Celui qui me fut le plus intime, depuis les bancs de l’école, était Mr. John Irving, depuis devenu un solicitor reconnu [une sorte de juriste (NdT)]. Nous habitions près l’un de l’autre et par un accord commun étions chacun amené à composer un roman pour le plaisir de l’autre. Ces légendes, où le martial et le miraculeux prévalaient toujours, nous les répétions l’un à l’autre dans nos promenades, qui nous menaient habituellement aux lieux les plus solitaires d’Arthur’s Seat et Salisbury Crags [collines escarpées d’un parc royal surplombant le centre d’Édimbourg (NdT)].

Naturellement, nous recherchions l’isolement car nous étions conscients du ridicule conséquent qui aurait accompagné notre loisir si sa nature eût été connue. Nous passions des vacances entières à ce singulier passe-temps, qui continua deux ou trois ans et eut je crois une influence considérable sur la direction que prit mon imagination, vers le chevaleresque et le romantique en poésie et en prose.

C’est essentiellement dans le même contexte social que d’innombrables campagnes de Donjons & Dragons naquirent deux siècles plus tard : des garçons adolescents, intellos (nerds) et mal à l’aise socialement qui partent discrètement se raconter les uns aux autres des histoires interminables de guerre, de magie et d’aventure. Ils se font narrateurs chacun leur tour, rebondissent sur leurs idées respectives et passent des vacances entières à développer les exploits extraordinaires des héros imaginaires qu’ils ont créés ensemble, tout en se cachant de leurs pairs par peur du ridicule (Oui, je sais, D&D est devenu cool maintenant. Mais ce n’était pas le cas quand j’étais gamin).
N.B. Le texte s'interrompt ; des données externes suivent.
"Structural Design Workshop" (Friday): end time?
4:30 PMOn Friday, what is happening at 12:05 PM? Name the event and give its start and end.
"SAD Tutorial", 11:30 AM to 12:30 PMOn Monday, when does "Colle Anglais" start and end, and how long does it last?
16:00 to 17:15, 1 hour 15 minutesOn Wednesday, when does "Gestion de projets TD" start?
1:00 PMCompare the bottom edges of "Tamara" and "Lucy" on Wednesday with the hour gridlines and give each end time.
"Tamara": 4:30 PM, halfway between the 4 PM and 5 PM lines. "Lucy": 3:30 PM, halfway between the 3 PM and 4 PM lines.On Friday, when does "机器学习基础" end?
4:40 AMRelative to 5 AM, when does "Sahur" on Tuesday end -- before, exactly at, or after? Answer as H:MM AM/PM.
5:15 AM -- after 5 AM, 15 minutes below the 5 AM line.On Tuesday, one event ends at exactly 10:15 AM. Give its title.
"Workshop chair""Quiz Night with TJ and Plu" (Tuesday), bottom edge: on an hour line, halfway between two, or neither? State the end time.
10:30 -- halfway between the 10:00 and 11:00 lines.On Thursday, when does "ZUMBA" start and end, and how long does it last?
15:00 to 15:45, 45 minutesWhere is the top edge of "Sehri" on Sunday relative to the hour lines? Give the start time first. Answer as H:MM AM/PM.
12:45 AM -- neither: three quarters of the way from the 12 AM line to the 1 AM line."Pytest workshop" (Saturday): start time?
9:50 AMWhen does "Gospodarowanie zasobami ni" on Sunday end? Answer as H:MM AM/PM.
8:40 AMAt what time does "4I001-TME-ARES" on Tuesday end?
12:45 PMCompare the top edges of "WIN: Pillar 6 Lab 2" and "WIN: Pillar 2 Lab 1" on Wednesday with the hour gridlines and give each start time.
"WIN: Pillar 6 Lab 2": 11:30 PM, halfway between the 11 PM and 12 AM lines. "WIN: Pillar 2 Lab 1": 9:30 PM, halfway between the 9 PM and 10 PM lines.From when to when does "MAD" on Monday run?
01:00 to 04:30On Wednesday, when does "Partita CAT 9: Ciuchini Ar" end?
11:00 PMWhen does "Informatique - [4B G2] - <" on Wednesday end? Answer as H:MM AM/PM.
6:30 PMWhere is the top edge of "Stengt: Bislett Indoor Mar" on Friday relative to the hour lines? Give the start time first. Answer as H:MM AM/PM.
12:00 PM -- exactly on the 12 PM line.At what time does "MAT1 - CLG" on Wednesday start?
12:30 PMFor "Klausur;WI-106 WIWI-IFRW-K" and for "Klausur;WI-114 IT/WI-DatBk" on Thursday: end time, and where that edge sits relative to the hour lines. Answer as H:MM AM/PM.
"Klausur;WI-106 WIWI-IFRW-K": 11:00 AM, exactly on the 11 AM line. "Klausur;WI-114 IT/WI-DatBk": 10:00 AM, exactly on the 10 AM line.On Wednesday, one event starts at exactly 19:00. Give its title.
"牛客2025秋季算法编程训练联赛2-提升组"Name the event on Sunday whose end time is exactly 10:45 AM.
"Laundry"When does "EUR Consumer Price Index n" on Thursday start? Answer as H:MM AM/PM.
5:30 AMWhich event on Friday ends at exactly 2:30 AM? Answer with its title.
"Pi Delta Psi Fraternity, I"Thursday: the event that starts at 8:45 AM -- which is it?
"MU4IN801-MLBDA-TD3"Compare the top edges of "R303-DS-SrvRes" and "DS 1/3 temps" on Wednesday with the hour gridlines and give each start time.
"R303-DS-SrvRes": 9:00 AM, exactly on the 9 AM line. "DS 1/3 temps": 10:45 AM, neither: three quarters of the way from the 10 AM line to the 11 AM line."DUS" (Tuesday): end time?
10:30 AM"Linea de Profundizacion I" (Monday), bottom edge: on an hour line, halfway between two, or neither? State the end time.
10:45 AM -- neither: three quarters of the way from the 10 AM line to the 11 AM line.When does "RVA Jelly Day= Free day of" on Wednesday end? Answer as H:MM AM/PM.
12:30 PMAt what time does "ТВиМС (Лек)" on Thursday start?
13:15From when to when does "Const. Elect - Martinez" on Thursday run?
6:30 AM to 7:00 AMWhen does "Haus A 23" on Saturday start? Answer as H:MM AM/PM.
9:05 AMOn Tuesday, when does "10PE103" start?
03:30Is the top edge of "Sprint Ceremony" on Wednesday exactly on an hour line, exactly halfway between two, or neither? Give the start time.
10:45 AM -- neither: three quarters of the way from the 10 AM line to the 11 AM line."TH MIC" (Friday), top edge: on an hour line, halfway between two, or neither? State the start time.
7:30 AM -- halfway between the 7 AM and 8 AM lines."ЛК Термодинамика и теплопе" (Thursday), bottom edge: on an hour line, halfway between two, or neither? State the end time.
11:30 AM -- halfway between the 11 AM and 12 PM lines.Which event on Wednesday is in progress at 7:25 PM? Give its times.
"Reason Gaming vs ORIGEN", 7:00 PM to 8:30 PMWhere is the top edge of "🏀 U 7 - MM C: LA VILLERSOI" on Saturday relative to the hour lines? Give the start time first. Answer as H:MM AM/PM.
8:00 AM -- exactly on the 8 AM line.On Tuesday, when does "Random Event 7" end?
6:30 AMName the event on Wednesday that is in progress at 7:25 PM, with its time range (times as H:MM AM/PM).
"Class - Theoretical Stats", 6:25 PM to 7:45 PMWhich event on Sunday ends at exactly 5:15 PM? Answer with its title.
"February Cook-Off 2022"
Mais ce n’est pas fini : la santé de Scott empira et il se retrouva coincé à la maison plusieurs mois. Voici comment il passa le temps :

Tout comme il ne manquait visiblement qu’une feuille de personnage pour que les histoires racontées entre Scott et Irving deviennent D&D, il ne manquait que des dés pour que les reconstitutions de batailles historiques par Scott sur le sol de sa chambre deviennent du wargame. Tous les pions étaient en place, assez littéralement : il avait même joué aux échecs, eux aussi une représentation ludique d’une confrontation entre deux armées.

Il aurait suffi qu’Irving passe lui rendre visite un jour, que l’un d’eux ait l’idée d’utiliser les armées de graines et de cailloux de Scott pour rejouer une bataille de leurs histoires partagées plutôt qu’une bataille historique, et que l’autre remarque l’échiquier qui trainait là et propose de faire de la bataille un jeu plutôt qu’une histoire prédéterminée, et boum : les JdR de fantasy et les wargames seraient nés dans les années 1780.

Mais ce n’est pas ce qui s’est passé. La santé de Scott s’améliora, sa sociabilité avec, il apprit à s’habiller correctement et à arrêter de faire son geek en permanence ; au contraire il finit par réussir comme avocat et romancier. Il abandonna les arbalètes minuscules, les armées de coquillages et l’écriture coopérative de romances ont été abandonnées, mais pas avant qu’elles aient instillé en lui une fascination pour les contes d’aventures médiévales et d’audace, fascination qui l’amenera à écrire des romans comme Ivanhoé, Le Monastère wiki ou Le Talisman wiki. Ces romans sont à leur tour devenus les grands-pères de la fantasy moderne, et donc les arrière-grands-pères du JdR médiéval-fantastique moderne.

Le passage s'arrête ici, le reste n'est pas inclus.